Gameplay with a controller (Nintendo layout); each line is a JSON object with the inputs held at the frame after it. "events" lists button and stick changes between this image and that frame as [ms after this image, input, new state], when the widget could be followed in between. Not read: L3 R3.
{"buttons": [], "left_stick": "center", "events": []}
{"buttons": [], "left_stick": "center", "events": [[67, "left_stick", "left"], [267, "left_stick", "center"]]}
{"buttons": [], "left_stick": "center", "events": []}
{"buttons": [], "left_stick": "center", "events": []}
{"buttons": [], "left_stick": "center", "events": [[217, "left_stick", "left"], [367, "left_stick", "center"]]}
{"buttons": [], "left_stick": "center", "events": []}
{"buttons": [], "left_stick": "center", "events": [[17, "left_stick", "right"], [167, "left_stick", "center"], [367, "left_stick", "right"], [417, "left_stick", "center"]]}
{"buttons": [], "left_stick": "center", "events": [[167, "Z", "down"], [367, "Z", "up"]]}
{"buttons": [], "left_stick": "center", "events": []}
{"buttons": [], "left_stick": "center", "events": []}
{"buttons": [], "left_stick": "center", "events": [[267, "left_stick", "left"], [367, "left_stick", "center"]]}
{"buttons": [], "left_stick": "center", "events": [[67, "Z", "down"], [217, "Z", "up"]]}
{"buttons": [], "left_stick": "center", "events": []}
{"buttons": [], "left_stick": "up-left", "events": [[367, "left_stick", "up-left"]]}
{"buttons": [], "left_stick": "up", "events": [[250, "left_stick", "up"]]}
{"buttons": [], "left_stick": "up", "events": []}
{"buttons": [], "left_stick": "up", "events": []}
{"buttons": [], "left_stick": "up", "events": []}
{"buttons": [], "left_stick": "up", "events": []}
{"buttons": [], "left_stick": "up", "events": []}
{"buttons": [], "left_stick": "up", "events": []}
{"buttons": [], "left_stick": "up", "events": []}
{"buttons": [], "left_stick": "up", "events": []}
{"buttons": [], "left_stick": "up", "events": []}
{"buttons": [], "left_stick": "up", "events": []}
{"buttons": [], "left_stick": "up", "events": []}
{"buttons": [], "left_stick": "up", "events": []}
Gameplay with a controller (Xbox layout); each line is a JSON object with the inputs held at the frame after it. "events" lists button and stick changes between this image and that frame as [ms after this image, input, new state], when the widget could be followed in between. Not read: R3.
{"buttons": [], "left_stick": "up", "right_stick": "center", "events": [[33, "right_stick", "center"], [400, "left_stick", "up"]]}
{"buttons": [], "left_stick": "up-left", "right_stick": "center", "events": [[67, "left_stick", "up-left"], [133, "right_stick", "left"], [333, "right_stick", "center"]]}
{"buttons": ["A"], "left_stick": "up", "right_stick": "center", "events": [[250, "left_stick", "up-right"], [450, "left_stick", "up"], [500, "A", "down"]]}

**Task to complete:** Each line of the listing should be copied exactly, with none left out.

**Result of the exercise:**
Gameplay with a controller (Nintendo layout); each line is a JSON object with the inputs held at the frame after it. "events" lists button and stick changes between this image and that frame as [ms after this image, input, new state], when the widget could be followed in between. Not read: L3 R3.
{"buttons": [], "left_stick": "center", "events": []}
{"buttons": [], "left_stick": "center", "events": [[67, "left_stick", "left"], [267, "left_stick", "center"]]}
{"buttons": [], "left_stick": "center", "events": []}
{"buttons": [], "left_stick": "center", "events": []}
{"buttons": [], "left_stick": "center", "events": [[217, "left_stick", "left"], [367, "left_stick", "center"]]}
{"buttons": [], "left_stick": "center", "events": []}
{"buttons": [], "left_stick": "center", "events": [[17, "left_stick", "right"], [167, "left_stick", "center"], [367, "left_stick", "right"], [417, "left_stick", "center"]]}
{"buttons": [], "left_stick": "center", "events": [[167, "Z", "down"], [367, "Z", "up"]]}
{"buttons": [], "left_stick": "center", "events": []}
{"buttons": [], "left_stick": "center", "events": []}
{"buttons": [], "left_stick": "center", "events": [[267, "left_stick", "left"], [367, "left_stick", "center"]]}
{"buttons": [], "left_stick": "center", "events": [[67, "Z", "down"], [217, "Z", "up"]]}
{"buttons": [], "left_stick": "center", "events": []}
{"buttons": [], "left_stick": "up-left", "events": [[367, "left_stick", "up-left"]]}
{"buttons": [], "left_stick": "up", "events": [[250, "left_stick", "up"]]}
{"buttons": [], "left_stick": "up", "events": []}
{"buttons": [], "left_stick": "up", "events": []}
{"buttons": [], "left_stick": "up", "events": []}
{"buttons": [], "left_stick": "up", "events": []}
{"buttons": [], "left_stick": "up", "events": []}
{"buttons": [], "left_stick": "up", "events": []}
{"buttons": [], "left_stick": "up", "events": []}
{"buttons": [], "left_stick": "up", "events": []}
{"buttons": [], "left_stick": "up", "events": []}
{"buttons": [], "left_stick": "up", "events": []}
{"buttons": [], "left_stick": "up", "events": []}
{"buttons": [], "left_stick": "up", "events": []}
Gameplay with a controller (Xbox layout); each line is a JSON object with the inputs held at the frame after it. "events" lists button and stick changes between this image and that frame as [ms after this image, input, new state], when the widget could be followed in between. Not read: R3.
{"buttons": [], "left_stick": "up", "right_stick": "center", "events": [[33, "right_stick", "center"], [400, "left_stick", "up"]]}
{"buttons": [], "left_stick": "up-left", "right_stick": "center", "events": [[67, "left_stick", "up-left"], [133, "right_stick", "left"], [333, "right_stick", "center"]]}
{"buttons": ["A"], "left_stick": "up", "right_stick": "center", "events": [[250, "left_stick", "up-right"], [450, "left_stick", "up"], [500, "A", "down"]]}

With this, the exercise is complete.